More and more headlines are cropping up with the police assaulting or outright murdering Black and brown people in this country.
In the past few weeks, there have been a host of headlines that have centered on the issue of systemic racism in America, most recently one involving Army 2nd Lt. Caron Nazario. Lt. Nazario, 42, was stopped by two Virginia police officers on Dec. 5, 2020 under the assumption of driving without a license plate. Having bought a new car, the temporary tags were overlooked by the officers, and Lt. Nazario was sprayed numerous times with pepper-spray in a now viral video of the incident.
Currently, Lt. Nazario is suing the two officers, citing a violation of the Fourth Amendment.

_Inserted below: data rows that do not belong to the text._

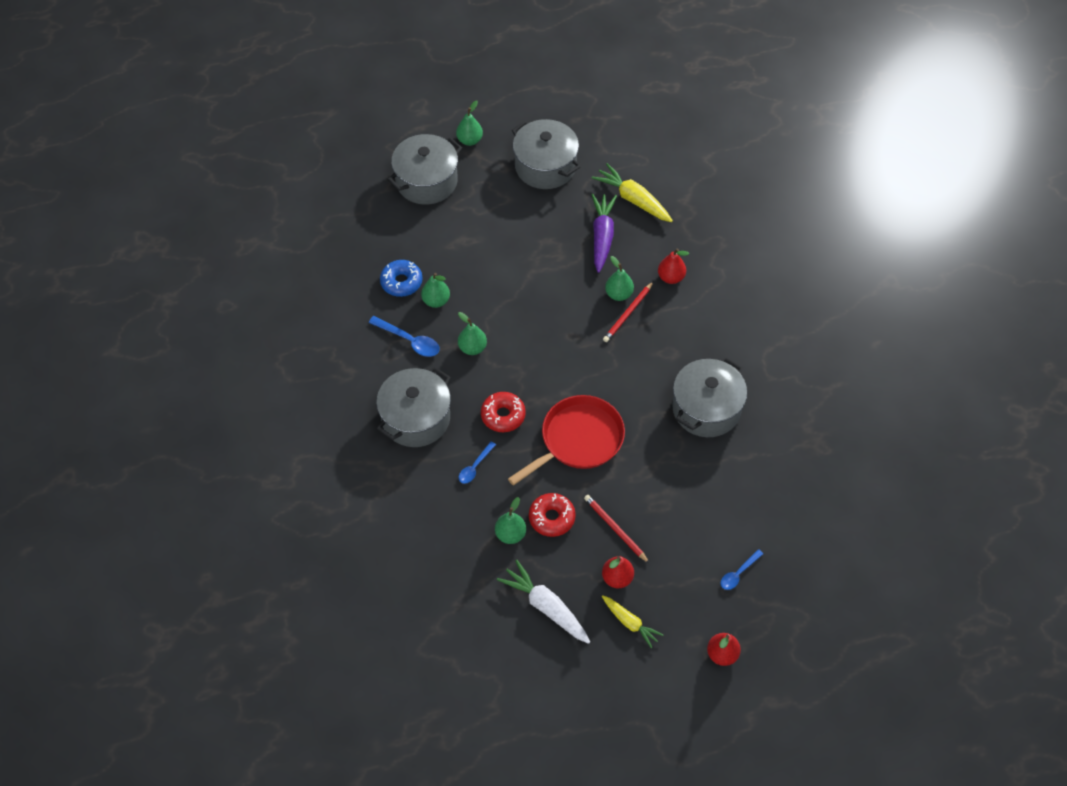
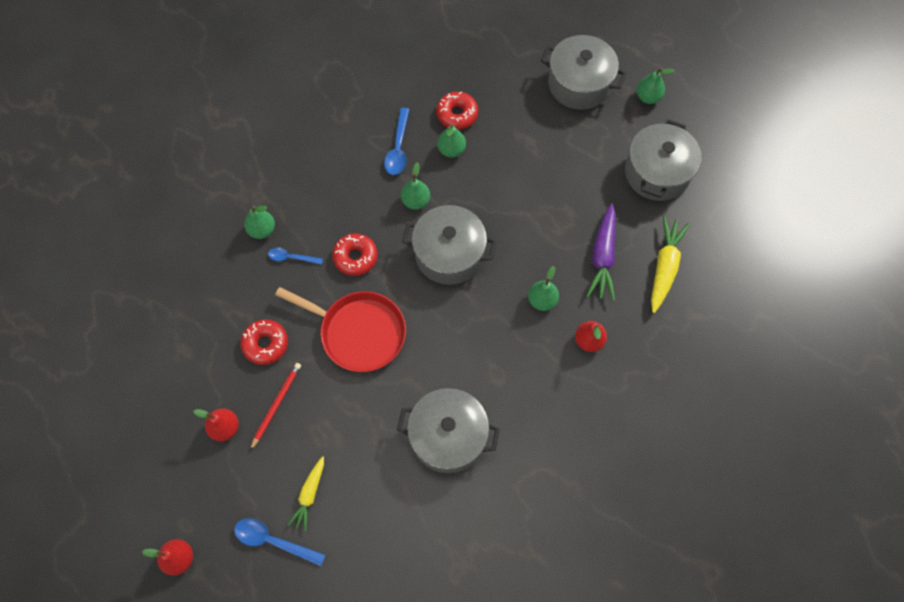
camera: 65 degrees right, 10 degrees up
(401, 282) = (457, 114): blue donut -> red donut
(416, 418) = (320, 189): grey pot -> grey pot (449, 254)
(510, 534) = (235, 316): green pear -> green pear (262, 230)
(545, 606) = (173, 377): white carrot -> none
(602, 236) = (603, 257): purple carrot -> purple carrot turned 120 degrees clockwise
(628, 314) = (523, 318): red pencil -> none
(630, 623) = (182, 458): yellow carrot -> yellow carrot (309, 495)
(738, 573) = (273, 540): blue spoon -> blue spoon, size x1.53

On Apr. 14, 2021, The Washington Post connected an eerily sad connection between Lt. Nazario and a familial link to another tragic police-sanctioned murder of an unarmed Black man. In the profile, Charles Welch, whose wife Raquel is Lt. Nazario’s cousin, discussed how she was also the cousin of the late Eric Garner, who was killed in 2014 after an officer wrapped him in a chokehold.
While Caron and Eric share Raquel as a cousin, the Washington Post profile notes that they are not blood relatives.
Nazario also grew up around the corner from Garner’s mother, Gwen Carr, which cemented the families’ relationship as a united front. The national outrage of Garner’s death on a Staten Island sidewalk at the hands of a police officer, but the immortalization of his last words — “I can’t breathe” — did little to quell the anguish his family suffered. Garner, who was also 20 years Nazario’s senior, was called uncle by the army lieutenant.
The link between Garner and Nazario has ignited a tragic conversation about the intergenerational trauma being created by these police-related deaths and assaults. Twitter users @Aizehinomo expounded on the conversation by connecting Fred Hampton, whose mother used to babysit Emmett Till, and George Floyd, whose girlfriend was Daunte Wright’s teacher with the furor that comes with being damaged by those hired to “protect and serve”. “To be interconnected by trauma — the ripple effect that anti-Black violence has generationally is immeasurable.